Tree-ring reconstructions of droughts that occurred hundreds of years before the instrumental period, indicate mega-droughts that were longer-lasting and more intense than the droughts of the 1930s14. Similar droughts to those mega-droughts of long ago could re-occur and could be even more severe with global warming10.
The growing probability of drought means increasing problems for agriculture and many other sectors. Droughts cause reduced crop and pasture yields, crop failures, and scarcity of water supplies, even with the more advanced technologies and management of recent years. Unexpected events are also more possible with shifting climate zones or the combination of threats, for example, of drought, heat waves and other extremes. This emphasizes the need for even more improved adaptation strategies, discussed in the following section.

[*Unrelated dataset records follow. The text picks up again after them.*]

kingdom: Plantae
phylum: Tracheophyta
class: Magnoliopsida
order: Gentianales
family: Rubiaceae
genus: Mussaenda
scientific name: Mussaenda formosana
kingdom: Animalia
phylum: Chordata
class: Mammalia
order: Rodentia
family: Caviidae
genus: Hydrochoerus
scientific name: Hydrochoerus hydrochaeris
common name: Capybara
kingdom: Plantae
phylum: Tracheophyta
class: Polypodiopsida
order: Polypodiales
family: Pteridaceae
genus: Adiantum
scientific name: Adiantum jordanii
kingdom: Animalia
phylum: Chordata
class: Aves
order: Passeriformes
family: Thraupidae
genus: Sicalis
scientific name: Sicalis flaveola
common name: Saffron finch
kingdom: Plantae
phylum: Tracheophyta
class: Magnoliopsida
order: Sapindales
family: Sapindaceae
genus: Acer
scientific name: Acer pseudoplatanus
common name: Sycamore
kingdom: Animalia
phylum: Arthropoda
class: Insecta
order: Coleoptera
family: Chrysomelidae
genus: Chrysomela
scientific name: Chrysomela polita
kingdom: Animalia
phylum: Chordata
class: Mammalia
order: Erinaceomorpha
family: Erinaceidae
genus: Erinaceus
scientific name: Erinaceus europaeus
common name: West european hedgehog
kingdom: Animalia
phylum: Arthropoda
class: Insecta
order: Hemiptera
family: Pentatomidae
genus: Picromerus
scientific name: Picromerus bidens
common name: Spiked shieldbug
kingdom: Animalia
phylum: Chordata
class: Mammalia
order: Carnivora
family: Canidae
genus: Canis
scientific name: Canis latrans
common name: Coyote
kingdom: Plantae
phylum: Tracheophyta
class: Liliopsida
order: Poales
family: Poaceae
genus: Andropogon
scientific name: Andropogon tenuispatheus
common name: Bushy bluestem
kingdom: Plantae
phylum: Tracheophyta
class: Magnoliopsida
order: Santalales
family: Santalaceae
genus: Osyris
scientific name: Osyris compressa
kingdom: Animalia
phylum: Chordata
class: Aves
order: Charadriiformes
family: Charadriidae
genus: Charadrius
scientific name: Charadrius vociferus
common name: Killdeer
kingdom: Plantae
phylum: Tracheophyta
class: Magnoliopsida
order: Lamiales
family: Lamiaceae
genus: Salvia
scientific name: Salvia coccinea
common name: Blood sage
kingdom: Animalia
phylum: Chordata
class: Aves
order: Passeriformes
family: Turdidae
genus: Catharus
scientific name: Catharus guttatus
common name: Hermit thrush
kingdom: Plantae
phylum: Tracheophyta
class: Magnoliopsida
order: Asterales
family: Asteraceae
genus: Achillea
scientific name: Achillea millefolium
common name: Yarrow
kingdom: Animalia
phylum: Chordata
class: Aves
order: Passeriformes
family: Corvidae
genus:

In comparison, flooding also reduces production, but the effects occur in smaller areas and exist for shorter times. Even though the projections of some future crop yields are higher15,16 drought years and other climate extremes would tend to wipe out some of this benefit as well as threaten the sustainability of water supplies and food security.
Drought is a very difficult hazard to deal with as it begins in a creeping fashion with a few very nice sunny dry days and may end suddenly with intense rains, for example, or gradually with lasting impacts. The dry conditions can persist over a long time, even years, and intensify over large areas. This makes adaptation most difficult and costly or perhaps even impossible. Although many strategies can be used to adapt to drought, it is still very challenging, especially for the intense, long duration, and large area droughts that pose limits to adaptation and require high degrees of innovation and cost.
Main categories of agricultural adaptation options include technology, government programs and insurance, farm production practices and financial management17. Managing drought risk is part of the management of agro-climatic risk. Information on practices of several types exist, including those for crops, pest management, water supplies18 as well as for livestock, soils, inputs, fire risk management19 and diversification20. For crops, examples of practices include seeding earlier, and using drought-tolerant species and varieties. Conservation and minimum tillage, water conservation and many other best management practices are also recommended. Delivering adaptation measures is facilitated by improving capacities such as by strengthening institutions, expertise, research and infrastructure21.
Monitoring, planning, responses, and early warnings are required to reduce vulnerability, negative impacts and improve preparedness and resilience. Enhanced understanding of current and future possible droughts and impacts is required for improved adaptation22. The Canadian Drought Monitor is the official source for drought monitoring and reporting in Canada23. This interactive application as well as data from ClimateData.ca can be used to assess drought conditions across Canada. The prairie provinces have developed drought plans, however monitoring and assessment requires additional coordination, resources and expertise.